Text passage:
++++

Read the following document and extract:

1. **Key points** — the 5-7 most important facts, terms, or conclusions
2. **Obligations** — what each party must do, with deadlines if stated
3. **Risks or concerns** — anything that could create problems
4. **Action items** — what I need to do next based on this document
5. **One-paragraph summary** — what this document is and why it matters

Document type: [e.g., letter from opposing counsel, court order, contract amendment, client correspondence]
My role: [e.g., plaintiff's counsel, buyer's attorney, outside counsel for employer]

Document:
[PASTE THE DOCUMENT]

Example Output

A structured breakdown with 5-7 bullet-point key takeaways, a list of obligations by party, flagged risks, and specific action items.

Illustrative example — names, figures, and facts are fictional.

DOCUMENT KEY POINTS
Document type: Letter from opposing counsel | My role: Defendant's counsel (employer)

ONE-PARAGRAPH SUMMARY
This is a pre-suit demand from counsel for former employee Marcus Ellery, alleging unpaid overtime and retaliatory termination, and demanding $84,000 plus a response by July 1, 2026 before suit is filed.

++++

Stored items from a collection
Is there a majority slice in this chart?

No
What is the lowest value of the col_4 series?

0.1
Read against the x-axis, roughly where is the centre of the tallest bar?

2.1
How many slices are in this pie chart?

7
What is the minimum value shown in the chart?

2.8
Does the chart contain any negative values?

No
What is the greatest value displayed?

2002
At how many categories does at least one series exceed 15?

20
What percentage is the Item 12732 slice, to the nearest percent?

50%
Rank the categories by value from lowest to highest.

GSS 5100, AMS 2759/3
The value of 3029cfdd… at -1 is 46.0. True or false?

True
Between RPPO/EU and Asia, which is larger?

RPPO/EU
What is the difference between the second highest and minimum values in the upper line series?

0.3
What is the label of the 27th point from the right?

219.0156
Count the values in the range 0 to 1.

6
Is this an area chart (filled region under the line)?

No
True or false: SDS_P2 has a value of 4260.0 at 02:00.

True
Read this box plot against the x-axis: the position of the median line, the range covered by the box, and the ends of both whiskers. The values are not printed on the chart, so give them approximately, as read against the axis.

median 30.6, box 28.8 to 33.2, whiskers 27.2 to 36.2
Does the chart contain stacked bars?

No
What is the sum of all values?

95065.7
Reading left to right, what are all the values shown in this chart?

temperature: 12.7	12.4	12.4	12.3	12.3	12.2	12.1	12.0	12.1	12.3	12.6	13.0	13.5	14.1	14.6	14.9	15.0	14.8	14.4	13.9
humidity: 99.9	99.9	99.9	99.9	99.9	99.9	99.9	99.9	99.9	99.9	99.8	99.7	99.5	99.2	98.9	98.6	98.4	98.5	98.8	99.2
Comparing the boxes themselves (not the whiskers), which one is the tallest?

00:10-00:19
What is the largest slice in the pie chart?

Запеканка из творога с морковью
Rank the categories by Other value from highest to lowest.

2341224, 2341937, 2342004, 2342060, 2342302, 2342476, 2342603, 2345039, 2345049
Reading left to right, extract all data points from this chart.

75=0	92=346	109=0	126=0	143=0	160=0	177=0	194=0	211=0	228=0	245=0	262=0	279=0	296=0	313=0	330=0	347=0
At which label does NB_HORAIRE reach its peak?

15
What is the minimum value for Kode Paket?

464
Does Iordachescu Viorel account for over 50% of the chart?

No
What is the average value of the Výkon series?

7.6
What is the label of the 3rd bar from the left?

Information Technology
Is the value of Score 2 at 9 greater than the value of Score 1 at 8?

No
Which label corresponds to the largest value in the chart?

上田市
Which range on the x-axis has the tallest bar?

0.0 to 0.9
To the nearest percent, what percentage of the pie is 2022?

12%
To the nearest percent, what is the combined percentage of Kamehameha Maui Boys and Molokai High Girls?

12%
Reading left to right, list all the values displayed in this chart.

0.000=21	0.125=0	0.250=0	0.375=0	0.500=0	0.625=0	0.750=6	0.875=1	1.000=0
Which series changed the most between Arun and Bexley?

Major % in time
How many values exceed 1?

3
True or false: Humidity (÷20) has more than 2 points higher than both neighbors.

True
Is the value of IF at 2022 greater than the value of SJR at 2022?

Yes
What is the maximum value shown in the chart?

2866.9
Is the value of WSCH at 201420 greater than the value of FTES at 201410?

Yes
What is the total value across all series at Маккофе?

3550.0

++++

Resume the legal document-review prompt right after its last sentence. The listing isn't needed here.

KEY POINTS
  1. Claimant: Marcus Ellery, warehouse lead, employed Jan 2023-Apr 2026.
  2. Two theories: FLSA overtime (misclassification) and retaliation for a March 2026 internal complaint.
  3. Damages claimed: $51,200 unpaid OT + liquidated damages, totaling $84,000.
  4. Counsel references "timekeeping records already in our possession."
  5. Settlement offered in exchange for a full release and confidentiality.

OBLIGATIONS / DEADLINES
  - Respond or acknowledge by July 1, 2026 (their stated deadline; not court-imposed).
  - No litigation hold yet issued internally — should be done immediately.

RISKS OR CONCERNS
  - Retaliation timing (complaint to termination ~4 weeks) is the strongest part of their case.
  - Misclassification exposure may extend to other warehouse leads (collective-action risk).

ACTION ITEMS
  1. Issue a litigation hold on payroll, timekeeping, and HR files today.
  2. Pull the classification analysis for the warehouse-lead role.
  3. Calendar an internal response decision by June 24.

Tips

  • Specify your role so Claude frames the analysis from your perspective.
  • For long documents, ask Claude to organize key points by topic rather than page order.
  • Follow up with 'What should I be worried about?' for a second-pass risk analysis.

Frequently Asked Questions

When should I use the key points extractor instead of just reading the document?

Use it for triage the moment a document arrives — a filing, a letter, an amended contract — when you need to grasp the obligations and next steps before deciding how to spend real time on it. It is most valuable on long or dense documents. For short or high-stakes documents you will still read every word, but the extraction gives you a fast orientation first.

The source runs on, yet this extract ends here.